As Violet was talking, I had these flashbacks to when I was a child. I was bullied. Quite a bit. I was tall, had buck teeth. Was called "Bugs Bunny" and was often called fat by the other kids in the class. I remember countless birthday parties that I wasn't invited to. In the 5th grade, my "best friend" toilet papered my house (which my poor parents had to clean up) and then called me afterwards to let me know that this was her way of saying she didn't want to be friends anymore. "Eiffel Tower". "Golly Green Giant". A few of the many names I was given during elementary school. I always have had trouble making and keeping friends. And have never been very good at moving on past the sudden shift in a relationship.
Sometimes, being a kid is tough. And for my Violet, who, like me, is as emotional as they come, all I can do is simply pray for her to grow to be a more strong and confident girl. To be able to brush off criticism and the meanness that simply exists in the world. My husband is so good at simply being himself and not letting other people's opinions get to him. I really am hoping that Violet has that strength of character, and that I can figure out how to cultivate that trait in her.
And, I truly hope that she will be fortunate enough to make and keep good friends. The kind of lifelong friends who grow and change with you. My dad has these types of friends. I remember as a teenager, almost every weekend, my father was on the phone checking in with his 2 best friends from grade school. Seriously they talked almost every week. Dad, Alex, and CW. They were thick as thieves as children and had somehow mastered the fine art of maintaining friendship, even when several states, different jobs, and different paths in life had separated them.
I was always envious of my dad in that regard.

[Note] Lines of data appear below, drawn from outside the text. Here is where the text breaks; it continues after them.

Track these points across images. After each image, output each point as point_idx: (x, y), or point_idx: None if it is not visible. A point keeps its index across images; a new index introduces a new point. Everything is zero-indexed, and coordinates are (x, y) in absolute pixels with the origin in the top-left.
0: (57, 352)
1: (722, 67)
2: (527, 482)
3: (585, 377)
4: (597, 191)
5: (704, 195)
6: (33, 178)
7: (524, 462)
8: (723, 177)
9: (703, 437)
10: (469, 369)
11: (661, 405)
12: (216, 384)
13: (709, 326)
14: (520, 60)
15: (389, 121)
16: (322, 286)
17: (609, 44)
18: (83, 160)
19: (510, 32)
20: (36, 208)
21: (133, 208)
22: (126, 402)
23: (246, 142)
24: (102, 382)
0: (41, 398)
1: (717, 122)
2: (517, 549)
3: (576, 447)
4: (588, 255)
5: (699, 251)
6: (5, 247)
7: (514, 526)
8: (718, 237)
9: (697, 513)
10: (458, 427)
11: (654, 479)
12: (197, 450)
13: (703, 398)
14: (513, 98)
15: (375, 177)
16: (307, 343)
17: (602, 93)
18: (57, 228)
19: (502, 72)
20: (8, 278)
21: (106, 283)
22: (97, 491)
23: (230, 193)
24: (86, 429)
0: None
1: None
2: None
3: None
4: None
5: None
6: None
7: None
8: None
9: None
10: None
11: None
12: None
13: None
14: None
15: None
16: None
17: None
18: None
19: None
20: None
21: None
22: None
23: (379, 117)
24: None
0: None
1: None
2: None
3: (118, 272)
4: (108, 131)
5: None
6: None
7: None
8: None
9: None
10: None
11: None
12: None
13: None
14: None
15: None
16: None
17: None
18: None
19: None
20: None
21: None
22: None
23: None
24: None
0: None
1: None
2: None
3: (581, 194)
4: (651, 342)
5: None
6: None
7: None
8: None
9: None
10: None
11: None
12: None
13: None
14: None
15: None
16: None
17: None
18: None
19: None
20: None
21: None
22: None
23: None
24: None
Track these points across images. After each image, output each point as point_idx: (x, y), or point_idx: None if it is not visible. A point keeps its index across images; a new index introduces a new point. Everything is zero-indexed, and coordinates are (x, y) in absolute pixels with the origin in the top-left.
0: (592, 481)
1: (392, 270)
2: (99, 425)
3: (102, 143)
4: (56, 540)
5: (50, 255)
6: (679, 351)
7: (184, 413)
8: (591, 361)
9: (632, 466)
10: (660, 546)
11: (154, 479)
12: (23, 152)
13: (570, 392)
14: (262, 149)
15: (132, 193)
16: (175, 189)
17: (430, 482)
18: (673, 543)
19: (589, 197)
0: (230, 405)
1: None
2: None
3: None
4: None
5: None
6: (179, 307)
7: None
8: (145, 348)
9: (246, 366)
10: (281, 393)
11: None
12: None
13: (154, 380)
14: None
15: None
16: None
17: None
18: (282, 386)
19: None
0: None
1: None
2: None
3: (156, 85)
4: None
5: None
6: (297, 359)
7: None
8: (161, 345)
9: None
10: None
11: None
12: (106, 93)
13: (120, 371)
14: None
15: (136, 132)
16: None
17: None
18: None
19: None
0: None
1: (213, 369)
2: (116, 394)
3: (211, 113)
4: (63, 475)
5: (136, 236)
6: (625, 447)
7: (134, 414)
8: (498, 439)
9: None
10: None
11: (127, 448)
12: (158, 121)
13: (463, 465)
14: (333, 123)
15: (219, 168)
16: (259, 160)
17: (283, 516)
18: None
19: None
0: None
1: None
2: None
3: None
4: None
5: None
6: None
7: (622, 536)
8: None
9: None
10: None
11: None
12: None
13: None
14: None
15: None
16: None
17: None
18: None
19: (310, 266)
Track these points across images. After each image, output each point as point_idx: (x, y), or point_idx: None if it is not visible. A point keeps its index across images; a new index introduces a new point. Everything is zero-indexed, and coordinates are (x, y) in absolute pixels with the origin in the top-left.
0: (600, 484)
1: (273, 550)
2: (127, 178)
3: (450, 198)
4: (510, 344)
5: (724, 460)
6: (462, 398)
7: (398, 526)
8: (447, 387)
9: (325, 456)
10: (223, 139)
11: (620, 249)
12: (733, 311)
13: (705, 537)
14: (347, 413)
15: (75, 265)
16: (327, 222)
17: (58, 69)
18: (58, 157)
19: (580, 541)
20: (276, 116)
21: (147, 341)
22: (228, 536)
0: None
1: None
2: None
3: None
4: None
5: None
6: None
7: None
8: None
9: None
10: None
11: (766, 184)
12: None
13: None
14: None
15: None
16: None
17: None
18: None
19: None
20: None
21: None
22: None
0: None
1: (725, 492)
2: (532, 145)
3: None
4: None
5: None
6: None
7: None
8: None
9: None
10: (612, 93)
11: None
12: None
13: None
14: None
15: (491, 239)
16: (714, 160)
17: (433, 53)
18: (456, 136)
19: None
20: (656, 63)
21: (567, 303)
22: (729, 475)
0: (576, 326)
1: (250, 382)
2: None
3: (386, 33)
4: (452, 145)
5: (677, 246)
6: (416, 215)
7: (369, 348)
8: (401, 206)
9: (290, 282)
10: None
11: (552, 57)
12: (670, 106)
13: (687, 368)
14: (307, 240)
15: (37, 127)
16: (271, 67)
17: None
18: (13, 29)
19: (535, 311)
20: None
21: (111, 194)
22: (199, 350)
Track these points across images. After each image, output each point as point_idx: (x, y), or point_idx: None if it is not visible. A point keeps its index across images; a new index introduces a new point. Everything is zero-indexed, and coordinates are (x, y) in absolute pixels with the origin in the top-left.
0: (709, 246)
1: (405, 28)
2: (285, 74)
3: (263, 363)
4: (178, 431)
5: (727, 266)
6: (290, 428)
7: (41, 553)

I've been in and out of a funk for months now. A very important and longterm friendship ended abruplty. It happened so quickly, with no closure, and all of the sudden I feel like I am in the 5th grade again. It wouldn't be fair to say that this situation is the whole source of my "funk". And the more I reflect on the whole situation, the more I can see some of the mistakes I made (hindsight is 20/20). However, I feel this enormous sense sense of loss. This person doesn't want to be a part of my life anymore. They don't want to know about my day, my kids, my struggles, my successes. and more importantly, they don't want me to be a part of their life anymore. I guess I am still grieving the whole ordeal. And wishing that it could be fixed.
Seriously, the older I get, the more I realize that it doesn't get any easier, the whole relationship/friendship part of life.
As for Violet, I find myself crippled with the fear of her having to face rejection. If I could I would pull a John Travolta in Bubble Boy and just keep her safe and contained from all of the pain in the world. But being a parent is about teaching your kids how to be, and letting them go out into the world, learn, and grow on their own. Comfort them when they are down, and celebrate with them when they succeed.
My prayer for my children this morning is that they will be surrounded by great, strong, forgiving, encouraging, loving, uplifting friends. And that they will be lifelong friends.
Sorry for the long post. Just something I have been thinking about for a while.